Valor: E os demais sistemas?
Unger: O sistema de Bismarck está em seis países do centro do continente, que estão se saindo bastante bem. Em seguida, há o sistema Beveridge, introduzido nos anos 1950, na Inglaterra [a partir das ideias do economista inglês William Beveridge]. É o sistema do resto da Europa ocidental e da Escandinávia. Os escandinavos têm ido muito bem, mas a Inglaterra, não. Eles têm grandes problemas com listas de espera. Para cirurgia cardíaca, na Irlanda, chega a 18 meses, e o risco de morrer nesse período é maior do que na operação. O terceiro sistema foi herdado do sistema soviético nos países do Leste europeu. É um sistema planejado, que não está se saindo lá muito bem.
Valor: Como isso se adaptaria ao Brasil?
Unger: Pelo que observei, o que parece uma boa ideia para o Brasil seria criar mais dos pequenos centros médicos nas áreas com baixa densidade de população. Penso na Amazônia, por exemplo. Também recomendei isso para a Noruega e a Romênia. Centros médicos menores são a forma mais barata e eficiente. Isso se articularia com a medicina a distância e a disponibilização de meios de transporte. Por outro lado, o Brasil tem uma medicina muito boa na ponta superior. A questão é expandir todos os lados do sistema e investir nos centros médicos. Sabe de onde vêm os centros médicos? Dos antigos países comunistas!
Valor: Que mecanismos garantiriam que mesmo os mais pobres teriam os tratamentos mais avançados?
Unger: Na Europa, quase toda a população tem plano de saúde. A exceção são os muito pobres, por motivos óbvios, e os muito ricos. Eles não veem sentido em pagar a apólice, preferem tirar do próprio bolso se precisarem. Praticamente todos na Europa Central conseguem fazer tratamentos avançados, porque são protegidos pela seguridade social, paga pelo contribuinte, a principal fonte de recursos para a saúde na Europa.
Valor: A pesquisa em medicina é cada vez mais cara.

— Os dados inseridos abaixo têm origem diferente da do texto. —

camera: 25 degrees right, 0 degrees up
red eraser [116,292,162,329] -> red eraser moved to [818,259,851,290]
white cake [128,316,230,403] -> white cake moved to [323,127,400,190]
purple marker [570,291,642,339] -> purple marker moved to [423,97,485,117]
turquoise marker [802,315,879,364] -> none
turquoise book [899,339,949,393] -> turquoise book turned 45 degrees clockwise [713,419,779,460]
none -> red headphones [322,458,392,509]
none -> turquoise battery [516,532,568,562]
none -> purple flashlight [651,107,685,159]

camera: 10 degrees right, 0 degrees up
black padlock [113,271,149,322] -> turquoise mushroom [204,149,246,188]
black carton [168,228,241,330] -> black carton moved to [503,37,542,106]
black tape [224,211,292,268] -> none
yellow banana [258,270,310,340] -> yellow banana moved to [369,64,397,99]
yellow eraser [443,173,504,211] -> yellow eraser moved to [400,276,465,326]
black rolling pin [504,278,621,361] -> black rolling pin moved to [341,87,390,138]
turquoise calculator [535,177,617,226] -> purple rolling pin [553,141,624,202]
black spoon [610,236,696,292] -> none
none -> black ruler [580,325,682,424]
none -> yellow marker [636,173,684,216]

Como financiá-la?
Unger: Temos capacidade e financiamento insuficientes para estar na fronteira da pesquisa em medicina. Há boas iniciativas na Alemanha, mas não vejo a pesquisa sendo feita na mesma intensidade que nos EUA. As disparidades na Europa são muito grandes. Na média, algo como 10% do PIB é gasto com saúde, mas isso varia de 16% na Áustria a 5% na Bulgária. Isso provoca diferenças no tipo de pesquisa que é feita, favorecendo a pesquisa de doenças que acometem ricos. Um dos grandes problemas é o financiamento da pesquisa e da medicina em cada país.
Valor: Sobre os EUA, como o senhor interpreta a reforma da saúde feita lá há alguns anos?

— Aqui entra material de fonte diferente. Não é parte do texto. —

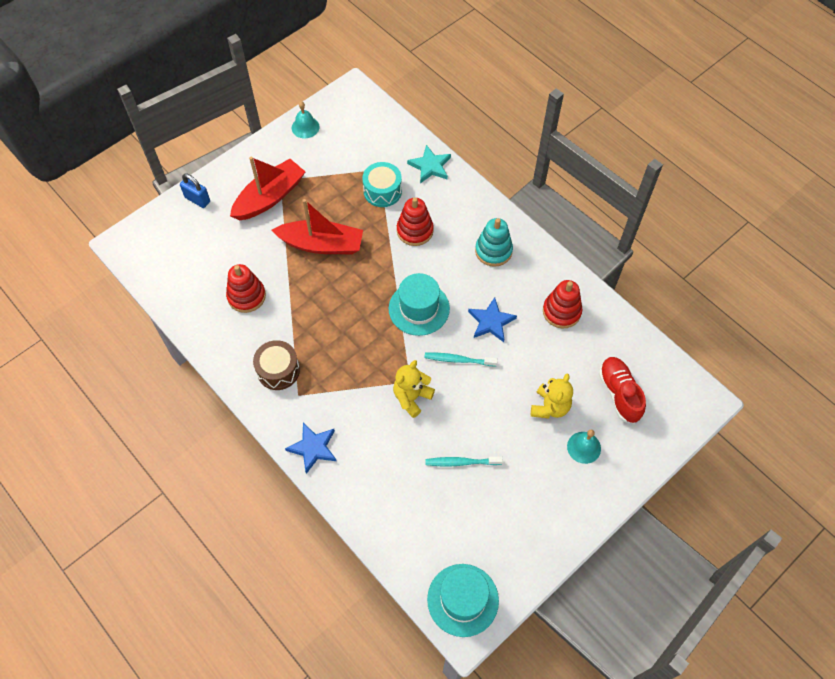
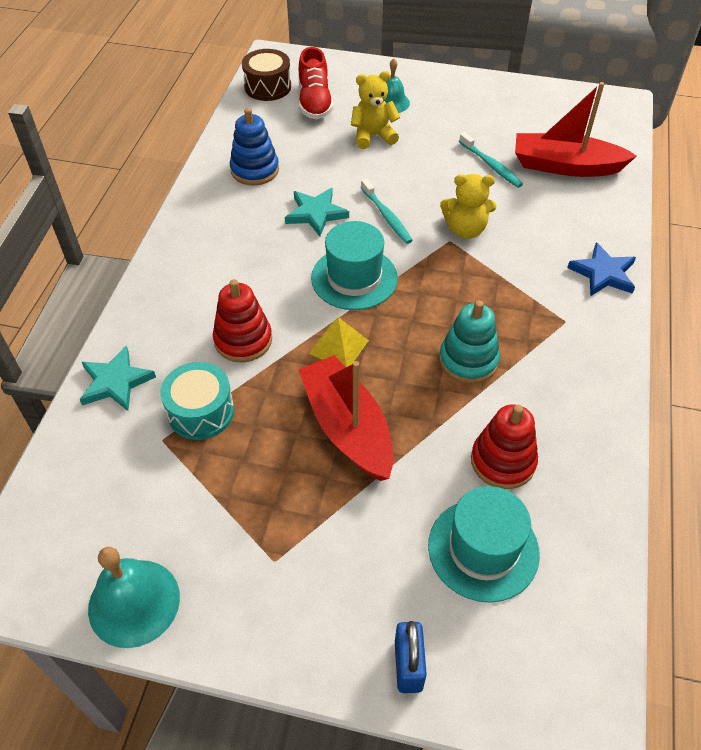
camera: 125 degrees left, 10 degrees down
red boat [230,157,305,220] -> red boat moved to [515,82,637,177]
brown drum [253,340,300,390] -> brown drum moved to [242,49,291,101]
turquoise bell [292,101,320,138] -> turquoise bell [88,547,180,648], size x1.54
turquoise hat [427,564,499,637] -> turquoise hat moved to [428,486,540,603]
blue star [468,297,517,342] -> turquoise star [285,188,349,236]
turquoise stacking toy [475,218,513,267] -> turquoise stacking toy moved to [439,300,500,384]
red stacking toy [543,280,582,329] -> blue stacking toy [230,108,279,185]
red shoe [599,357,646,423] -> red shoe turned 45 degrees counterclockwise [299,47,333,119]
none -> yellow pyramid [308,317,369,367]

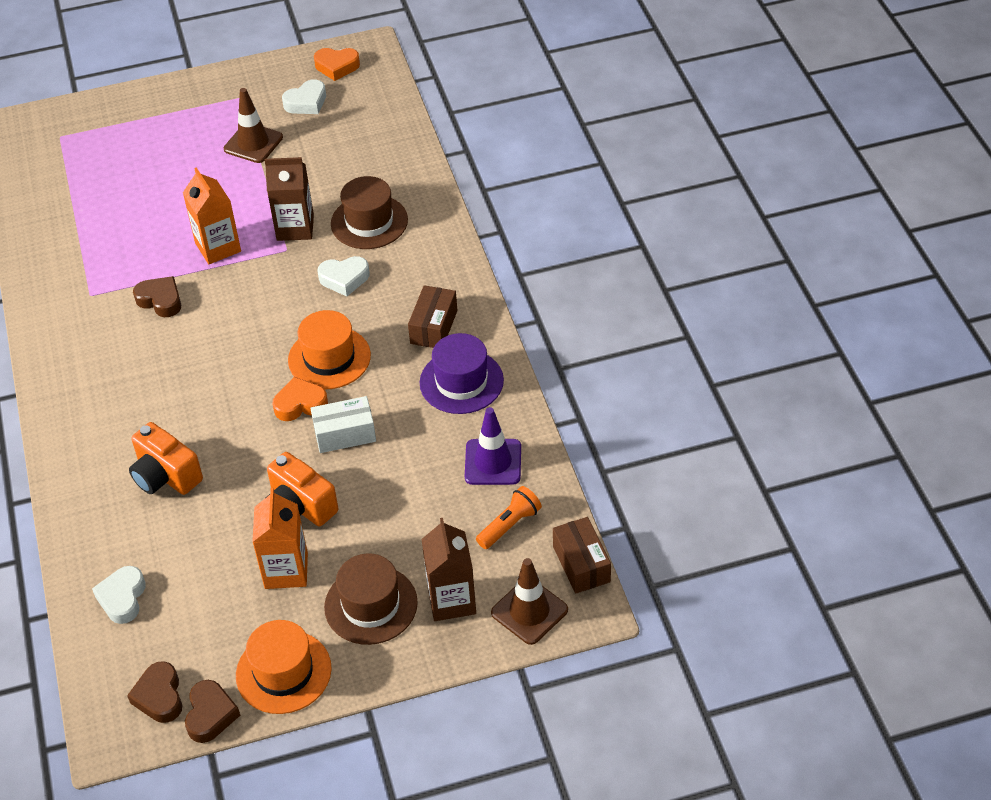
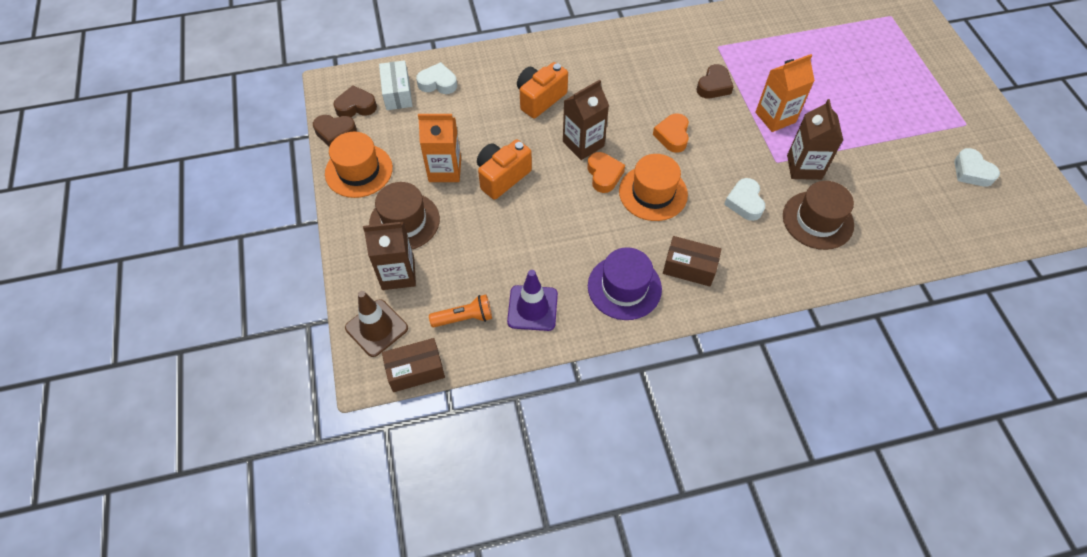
camera: 90 degrees right, 10 degrees up
brown traffic cone [224,88,283,163] -> none
white box [310,396,376,453] -> white box moved to [379,60,412,110]
orange heart [314,48,360,81] -> orange heart moved to [653,113,689,153]
orange flashlight [476,486,542,549] -> orange flashlight turned 60 degrees counterclockwise [429,295,492,327]
none -> brown carton [563,80,609,160]

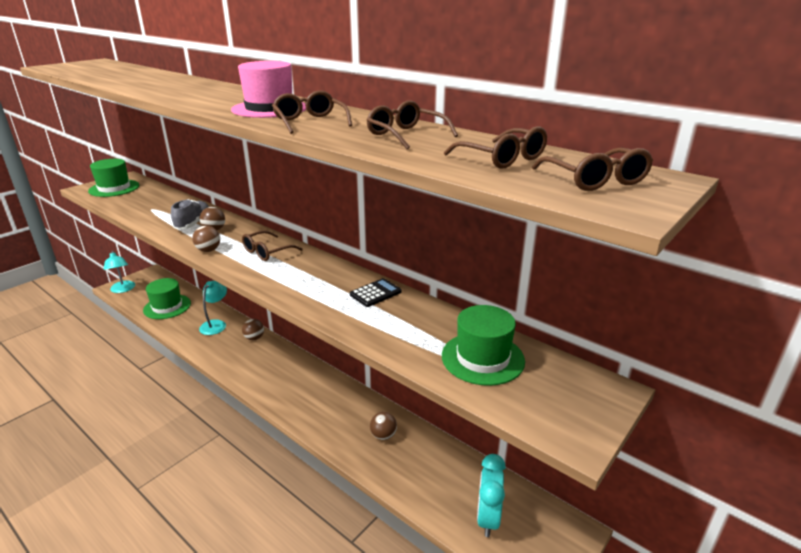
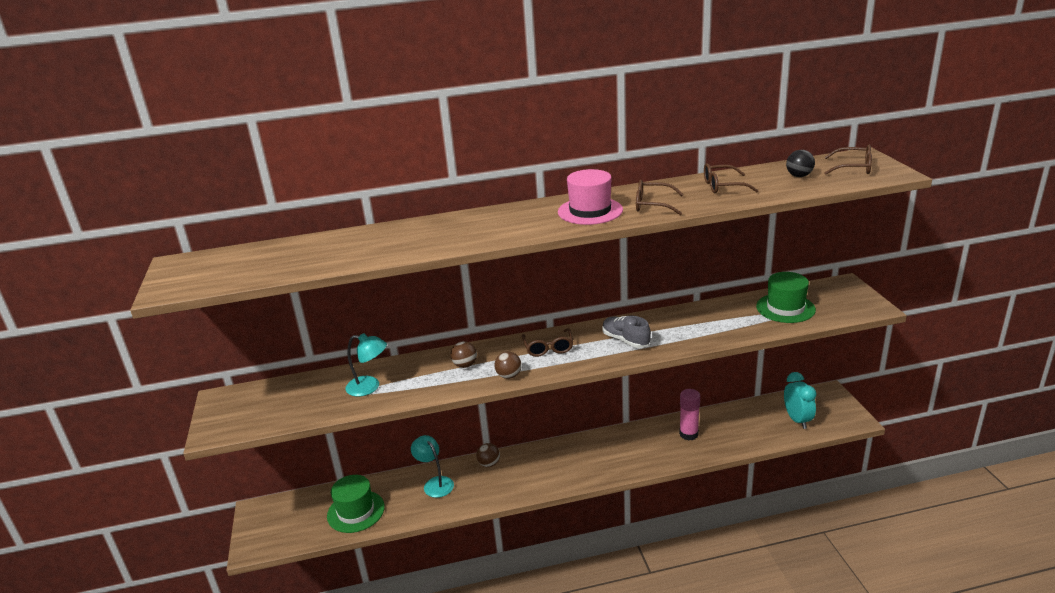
camera: 50 degrees left, 0 degrees up
green hat [88,159,140,197] -> none
turquoise lamp [104,251,135,293] -> turquoise lamp moved to [346,333,387,397]
grey shoe [171,199,209,230] -> grey shoe moved to [602,316,651,348]
black calculator [350,278,402,307] -> none
brown ball [370,412,397,440] -> pink glue stick [679,389,700,441]
brown glasses [444,126,547,169] -> black ball [786,150,815,177]
turquoise clock [477,454,506,537] -> turquoise clock turned 150 degrees counterclockwise [784,372,816,429]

Unger: Quanto à medicina feita no topo, os EUA são os líderes. Quando se trata do sistema geral de saúde, os EUA têm uma deficiência gigantesca. Não cobrem nem tratam todos os pacientes.
Valor: O senhor ressalta a importância das partes da medicina que não são simplesmente cura. Como calculá-las?
Unger: A grande diferença das iniciativas de prevenção é que são, em grande medida, atitudes que têm de ser tomadas pelo próprio paciente, por conta própria, em seu próprio interesse. Em seguida, existem as atitudes preventivas que incluem alguma assistência médica, como acompanhar o colesterol, fazer exames regulares de sangue e assim por diante. Isso tudo é assunto de saúde pública.
Valor: O senhor chega a falar em novo paradigma da medicina. O que muda?
Unger: Há 270 anos, o filósofo La Mettrie publicou "O Homem-Máquina". A medicina que começou a se desenvolver nessa época se acostumou a olhar o corpo como uma máquina. Esquecemos do espírito, da alma. Com essa medicina, atingimos um grande sucesso. Mas também tivemos problemas, porque só tratamos parte do paciente. Temos de lançar um olhar amplo para o ser humano, entidade composta de corpo, alma, espírito. A saúde não é senão o momento em que essas partes estão em equilíbrio. Quando algo sai do lugar, há sofrimento. Tanto quanto ter uma perna quebrada afeta seus pensamentos, o coração partido ou o espírito deprimido podem provocar problemas no estômago. A depressão pode matar. Ao mesmo tempo, temos de avançar na medicina de alta tecnologia. Em todas as partes. E também a educação, que é extremamente necessária, antes e depois do tratamento. A parte mais fácil e barata é a devoção ao paciente. Tratá-lo com decência. Temos de fazer medicina de alta tecnologia, pensando no paciente.